A’s Come Up Short on Las Vegas Stadium Parking Spaces

Posted on: February 10, 2025, 05:04h. 

Last updated on: February 10, 2025, 05:04h.

A land-use permit filed last week by the Athletics with Clark County for their proposed Las Vegas Strip baseball stadium has more than 5,000 shortcomings — all of which are parking spaces.

An actual A’s stadium rendering featuring AI’s solution to where to fit thousands of extra cars with nowhere to park. (Images: Oakland Athletics, inset: GROK2)

The A’s have allotted for only 2,470 parking spaces in plans for the $1.75 billion stadium, 100 of which are reserved for office staff. But the county says the plans must include 7,500 spaces (one for every four seats). Actually, we’re not sure where the county came up with its figure because, according to their own formula, 8,250 spaces are required if the A’s are to build the 33K seats their plans call for.
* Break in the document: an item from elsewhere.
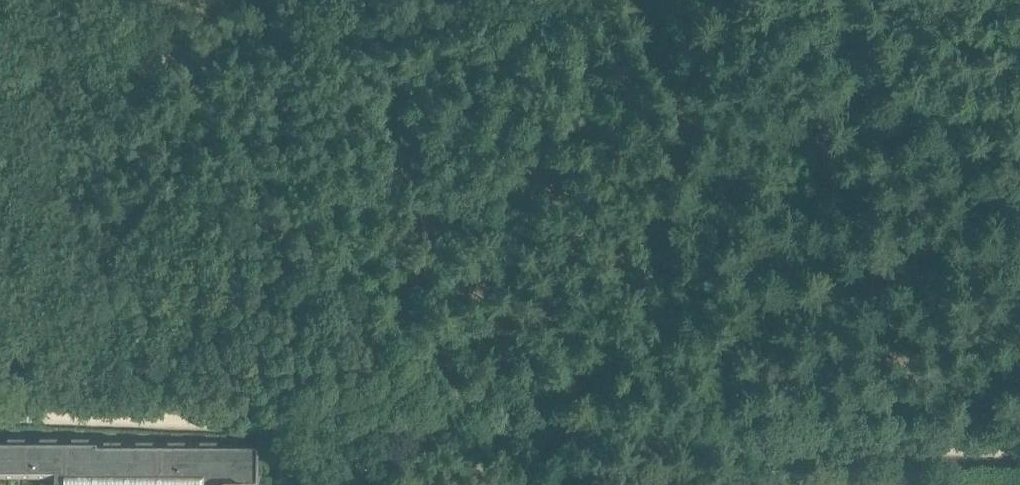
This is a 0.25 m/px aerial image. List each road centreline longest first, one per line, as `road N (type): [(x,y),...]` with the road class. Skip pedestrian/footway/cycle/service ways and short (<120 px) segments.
road 1 (track): [(1019,444),(0,408)]
road 2 (track): [(176,61),(645,0)]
That would make the shortfall exactly 5,780 spaces.

Not Even in the Same Ballpark

The A’s argue that they should be entitled to build only 33% of the parking spaces required by the county, because fans in Las Vegas are more likely than in other places to take the other modes of transportation available on the Strip. These include rideshare, taxis, buses, the monorail and an eventual Vegas Loop stop.

However, the A’s are going to be Las Vegas’ home team. So shouldn’t at least half of its fans be expected to come from all around the Las Vegas Valley? Many locals live in areas where public transportation is either not available or prohibitively expensive.

Sports Illustrated writer Jason Burke on Monday suggested that this could all be a stalling tactic from A’s owner John Fisher.

“Fisher is known for his stall tactics (at least in Oakland) as a negotiating ploy,” the reporter wrote, reasoning that the billionaire is “waiting for interest rates to come down, or for a break in the market that would allow him to save a bit of money on the project, given how uncertain the costs of goods is from day today.

“He’s going to need a lot of steel, and China produces more than half of the world’s supply.”